= Beginning of Section =
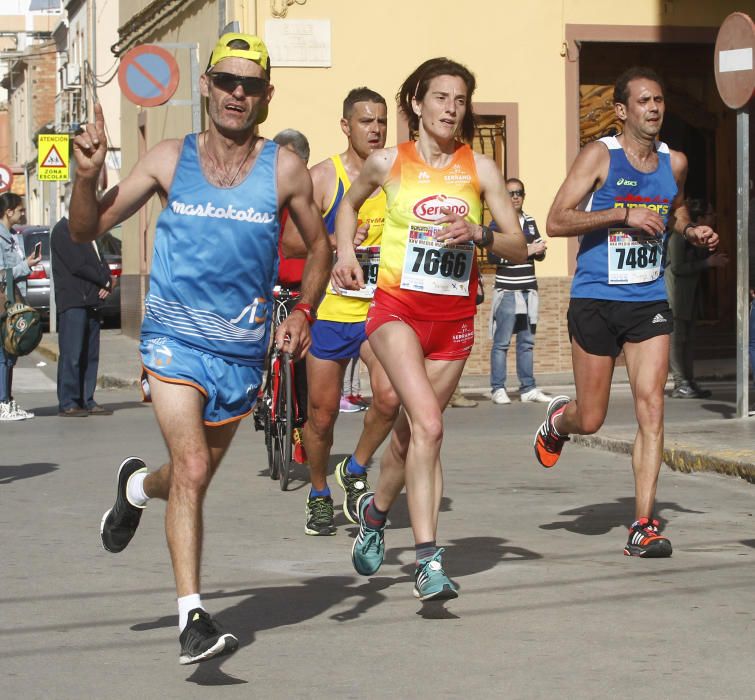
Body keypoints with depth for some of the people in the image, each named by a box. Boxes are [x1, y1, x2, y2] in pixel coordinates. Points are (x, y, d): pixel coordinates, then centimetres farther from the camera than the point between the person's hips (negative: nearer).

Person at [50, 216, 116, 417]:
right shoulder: (63, 230, -7)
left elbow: (99, 261, 20)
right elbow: (77, 265, -14)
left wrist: (106, 283, -1)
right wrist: (106, 280, -6)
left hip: (91, 301, 9)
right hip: (72, 301, -9)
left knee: (90, 355, 7)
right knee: (71, 354, -9)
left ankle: (87, 401, 10)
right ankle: (68, 404, -7)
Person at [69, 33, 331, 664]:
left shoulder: (285, 169, -2)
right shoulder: (169, 160, -2)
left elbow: (319, 245, 12)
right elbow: (87, 231, 3)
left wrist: (304, 311, -3)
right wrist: (87, 175, -15)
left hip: (243, 349, 2)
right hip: (175, 338, -2)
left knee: (194, 477, 16)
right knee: (192, 469, -18)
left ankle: (138, 486, 52)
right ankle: (192, 616, -11)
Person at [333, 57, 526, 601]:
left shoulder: (479, 168, 3)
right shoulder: (388, 164, 2)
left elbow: (519, 248, 1)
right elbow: (350, 204, 23)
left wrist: (478, 234, -17)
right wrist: (345, 252, 8)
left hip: (454, 318, 3)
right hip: (397, 310, -3)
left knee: (413, 432, 11)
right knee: (428, 424, -21)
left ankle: (376, 509, 42)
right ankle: (428, 560, -21)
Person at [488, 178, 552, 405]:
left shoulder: (530, 222, 15)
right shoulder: (498, 224, -4)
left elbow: (540, 253, 23)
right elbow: (493, 256, -15)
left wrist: (539, 251, -2)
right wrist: (526, 251, -16)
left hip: (529, 289, 6)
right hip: (507, 290, -6)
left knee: (527, 341, 9)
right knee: (502, 342, -5)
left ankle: (528, 388, 12)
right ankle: (498, 389, -1)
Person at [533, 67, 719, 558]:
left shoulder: (675, 162, 8)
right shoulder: (600, 156, -7)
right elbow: (557, 221, -14)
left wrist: (692, 232, 8)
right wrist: (624, 215, -21)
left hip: (649, 301, 3)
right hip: (596, 300, -3)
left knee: (651, 408, -10)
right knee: (591, 420, 4)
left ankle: (644, 525, -8)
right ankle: (558, 419, 43)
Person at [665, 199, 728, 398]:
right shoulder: (679, 236, -17)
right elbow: (677, 268, -20)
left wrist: (714, 260, 1)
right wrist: (707, 263, -18)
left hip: (691, 291, 9)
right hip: (675, 290, -9)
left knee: (688, 337, 8)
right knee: (677, 337, -8)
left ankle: (688, 382, 10)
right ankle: (680, 384, -8)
= End of Section =
[Requirement]:
Lay out the stretch from the line containing "left hip: (691, 291, 9)" through the end of the entries as a Markdown table with the columns Row and Entry line, giving each line its own numbered row and skipping any blank lines.

[Written answer]:
| Row | Entry line |
|---|---|
| 1 | left hip: (691, 291, 9) |
| 2 | right hip: (675, 290, -9) |
| 3 | left knee: (688, 337, 8) |
| 4 | right knee: (677, 337, -8) |
| 5 | left ankle: (688, 382, 10) |
| 6 | right ankle: (680, 384, -8) |